Mercury was a division of the Ford Motor Company, set up in 1938 by Edsel Ford. The purpose of the separate brand was to bridge the gap between the Ford and Lincoln models; Ford really were trying to be all things to men (and women!).
In 2010, FoMoCo announced the closure of the Mercury brand, the last model (a Grand Marquis) rolled off the production line on January 4th 2011.
1968 Mercury Comet Design
Take any classic American muscle car from the late 60s and it will fit the same description; long, low and fat with a V8 mule upfront. The Comet fits that description perfectly. (Although there was an inline-6 offered as well).

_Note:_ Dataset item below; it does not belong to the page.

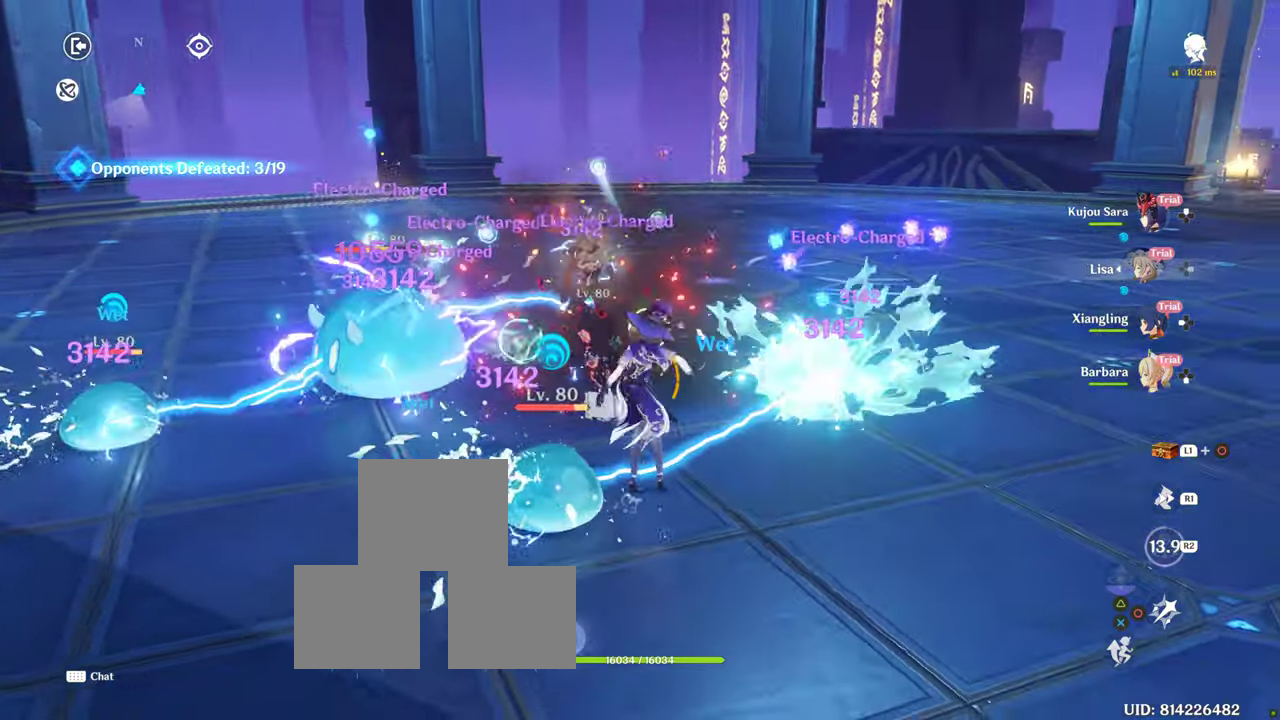
{"buttons": [], "left_stick": "down-right", "right_stick": "left", "events": [[200, "CROSS", "down"], [250, "CROSS", "up"], [300, "left_stick", "down-right"], [366, "right_stick", "left"]]}
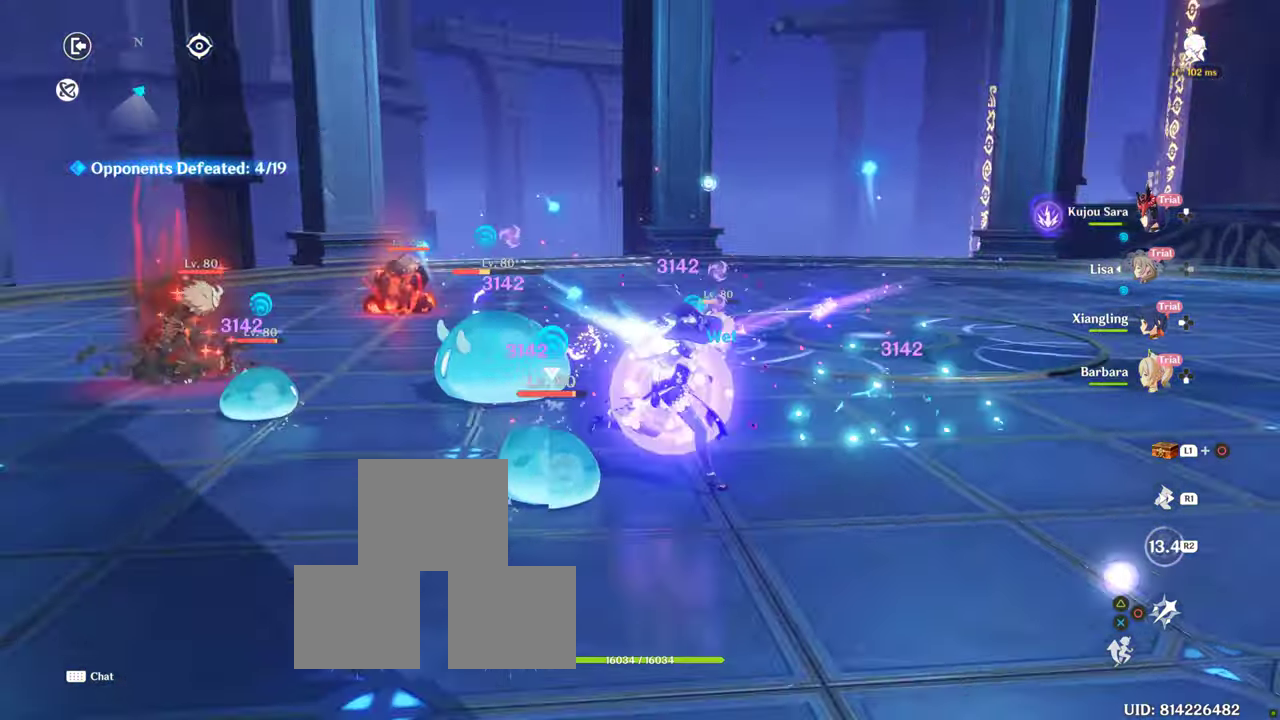
{"buttons": [], "left_stick": "right", "right_stick": "down-left", "events": [[183, "right_stick", "center"], [250, "left_stick", "right"], [450, "right_stick", "down-left"]]}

First based on the Ford Falcon, moving on to the Fairlane and finally, the Maverick.
The ’68 Comet had all new bodywork but kept the signature quad headlamps. It was only available as a 2-door hardtop coupe.
1968 Mercury Comet Interior
Carpeting, faux wood, vinyl & cloth and bench seats. Despite the Mercury vehicles having a better interior than their Ford counterparts of the time, the interior is still pretty simple. However, don’t let that put you off; specialist companies can offer a host of modern technology that will fit in and look part of the original spec.
1968 Mercury Comet Specs
Length: 206.1” Wheelbase: 116” Width: 76” Curb Weight (dependent on spec and engine): 3,219 lbs
Built on the same chassis and using many parts from the Ford Torino and Fairlane.
1968 Mercury Comet Performance
The ’68 Mercury Comet came with a number of different engines:
250 ci (4.1 liter) inline six – 155 BHP, 289 ci (4.7 liter) V8 – 200 BHP, 301 ci (4.9 liter) V8 – 220 BHP, 351 ci (5.8 liter) V8 – 290 BHP and 428 ci (7.0 liter) V8 – 335 BHP.
Top speed was around 114 MPH for most of the V8’s, but let’s be honest, you’d have to be pretty brave to get near that; late 60’s suspension, braking and handling don’t exactly inspire confidence (and that’s assuming you can get decent rubber on those small 15” wheels).
Transmission was handled by a 4-speed manual or the Merc-O-Matic auto transmission.
1968 Mercury Comet Collectability and price
The Mercury Comet is a good-looking vehicle, there are still plenty of parts available, and specialist websites for parts and knowledge.
They may not fetch the sort of following (and therefore, price) of some of the better known muscle cars, but the prices are on the up.
Expect to pay between $25,000 and $30,000 for a concours example, a decent unrestored version will cost about $15,000.